Well a little over $100/month at vodafone rates, both uploads and downloads are charged, plus $20/Gb if you exceed your cap. But even allowing for that we aren't comparing apples with apples as if I understand what you said as your current connection includes a fixed line and the calls made over it.

@Shadow Minister: As 4G comes on line, and 5G in a few years, the capacity and cost difference between fixed and mobile will drop significantly.

So you keep saying.

- Never mind the fact that I pointed out 4G LTE as envisaged is currently vapour ware.

- Never mind that 4G LTE was meant to be available now, but they have given up on that and renamed 3G plus a few additional channel bonding techniques 4G in what I could only call a cynical marketing exercise. What was to be 4G has been renamed to 5G.
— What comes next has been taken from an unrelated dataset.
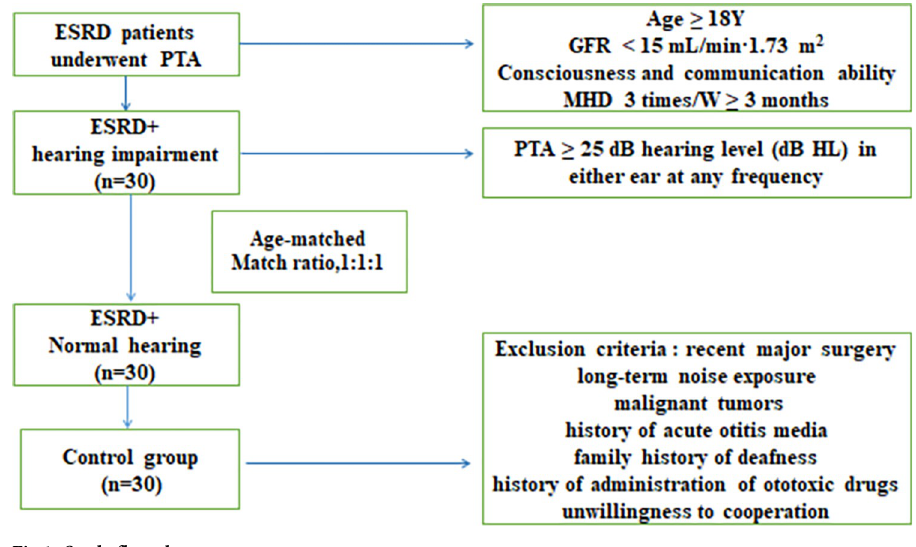
Fig 1. Study flow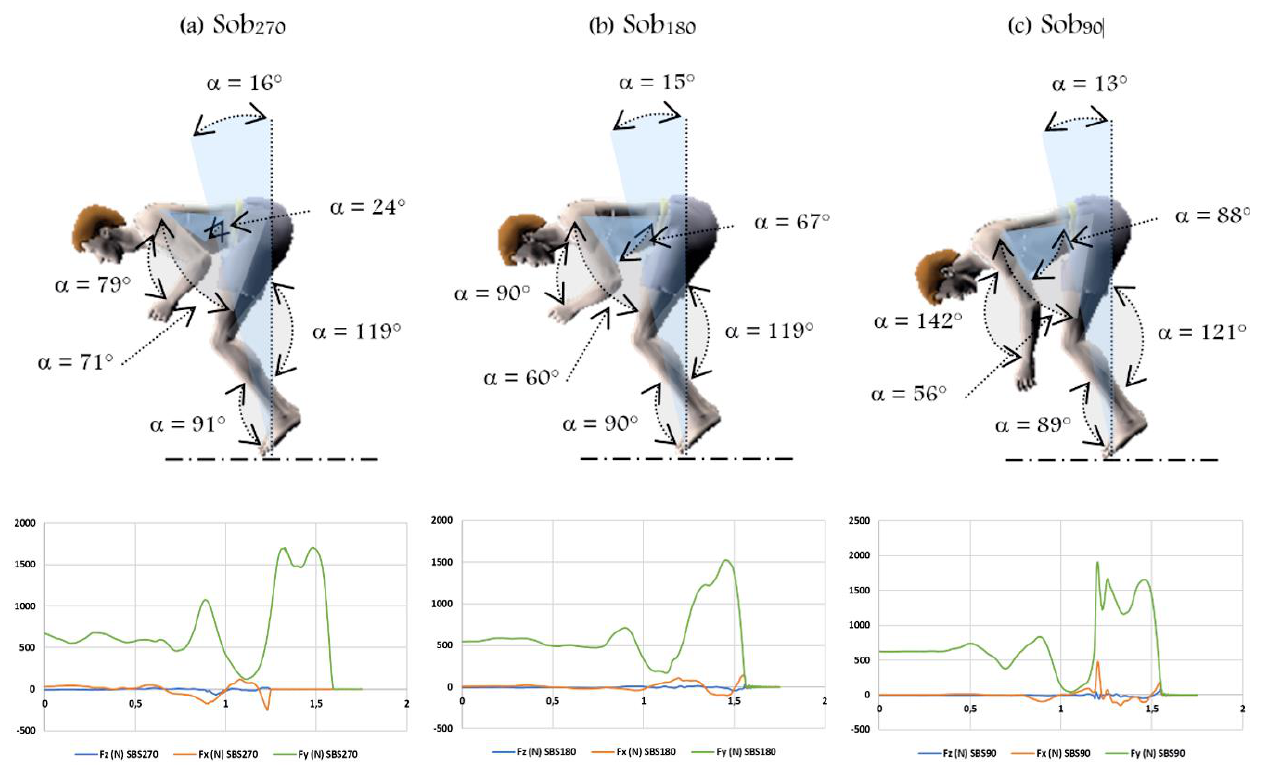
Figure 2. Examples of landing angles and ground reaction force during different standing back somersaults. ( a ) SBS 270 ◦ ; ( b ) SBS 180 ◦ ; ( c ) SBS 90 ◦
- Never mind the fact that even if the grandest 5G plans of the wireless engineers come to fruition, a 802.16m wireless cell will only be capable of around 1G bit/sec in total, which they say can be shared by 200 users in a minimum envisaged cell size of 1Km radius. http://en.wikipedia.org/wiki/3GPP_Long_Term_Evolution#Comparison

- Never mind the fact that 1Km radius will cover more than 2000 homes.

- Never mind the fact that optimistic 1G bit/sec is less than 10th of what existing ADSL at 5 M bit/sec can carry to those 2000 homes now, which is conservative given at 1 km ADSL can carry 20 M bit/sec.

So, as I said above of your vision for wireless: IT. IS. IMPOSSIBLE. Physics forbids it. Of course you didn't believe me. Which is why I gave link to Ziggy Switkowski making essentially the same point. You think he might know a thing or two about mobile networks as he oversaw the building of one. Apparently you don't agree.